When did I let myself go?
It was then that I made up my mind, that I will never feel that way again. When I started writing for this blog, I struggled to find pictures of my daughter and I, and its because I don’t enjoy taking pictures of myself. I hadn’t realized just how dire my situation was.
As a woman I can honestly say I have never been 100% happy with my body. It is something that I have always struggled with, but I always put my best foot forward to look good and feel good. I ate healthy, worked out, AND still enjoyed myself. When I found out I was pregnant, I honestly struggled with my appetite due to morning sickness and detoxing from a medication I took for PTSD and anxiety, it was a double whammy for me. So I ate whatever I thought I would keep down and it wasn’t always healthy. Once I made it through the first trimester, things were much better for me, but by then I found comfort in junk food. I was still mindful of getting in enough iron and protein, but man did I have fun with brownies and cheesecake!

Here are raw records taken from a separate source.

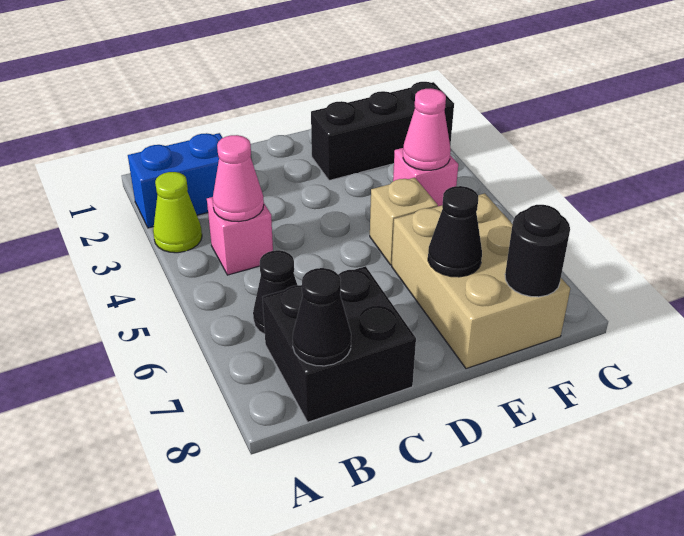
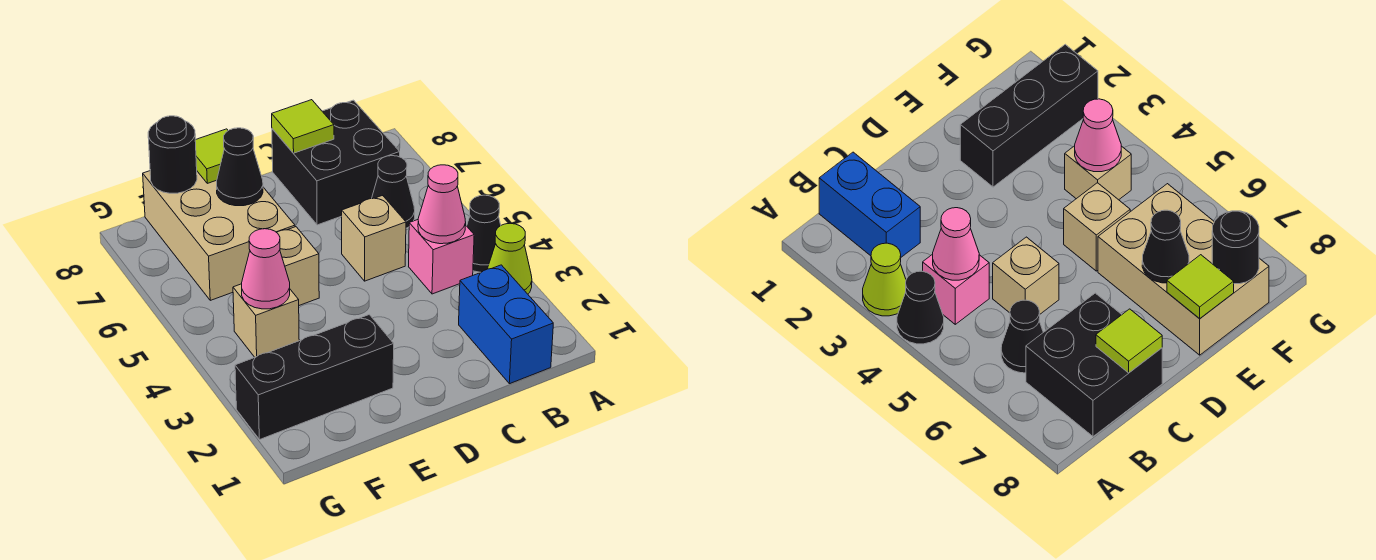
blue brick A2:B2 level 1 -> blue brick B1:B2 level 1
black cone B8 level 2 -> black cone A4 level 1
none -> tan brick C5 level 1
none -> lime tile C8 level 2
none -> lime tile E8 level 2
pink brick F4 level 1 -> tan brick F4 level 1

I never denied my body or my baby of any craving I had.
As a result, I put on 50 lbs by the time my daughter was born. I’m 5’2, so those fifty pounds really looked like a hundred! For the next year, till now, my weight has fluctuated as I have gone back and fourth from eating healthy to eating for comfort and convenience, with ZERO workout in between. I found myself winded even to change my toddlers diaper (even though it’s comparable to wrestling a baby alligator) and I had zero energy throughout the day. At this point, it was not just about the weight I’d gained, but it was more so about the quality of life I was giving my little one because of choices I was making on a daily basis.

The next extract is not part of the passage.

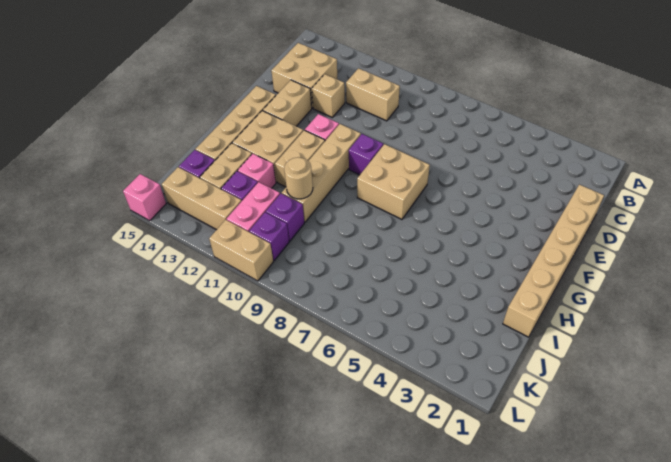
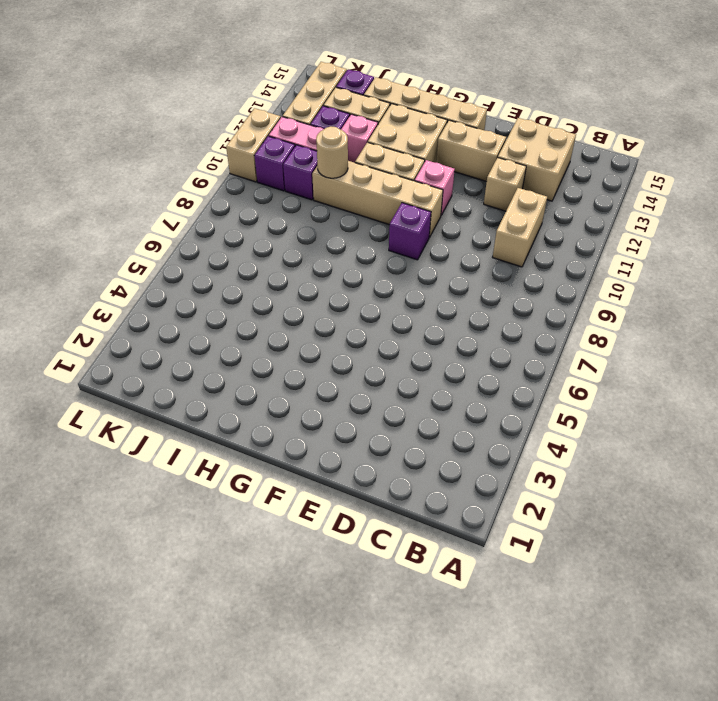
tan brick D1:I1 level 1 -> none
tan brick F7:G8 level 1 -> none
pink brick L15 level 1 -> none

I realized something that really changed my mind set; I always nourish my daughter with good healthy food, lots of love, and I empower her daily. WHY WOULDN'T I DO THAT FOR MYSELF? We are all entitled to be happy and healthy, whatever that might mean for you. In my case, it's feeling comfortable in my own skin and having the energy to take my daughter to the park. I know I may never be the size 2 I once was, I am fully okay with that, like I said, this is about quality of life. With every new day, there is a chance to do better, and I am so excited about that.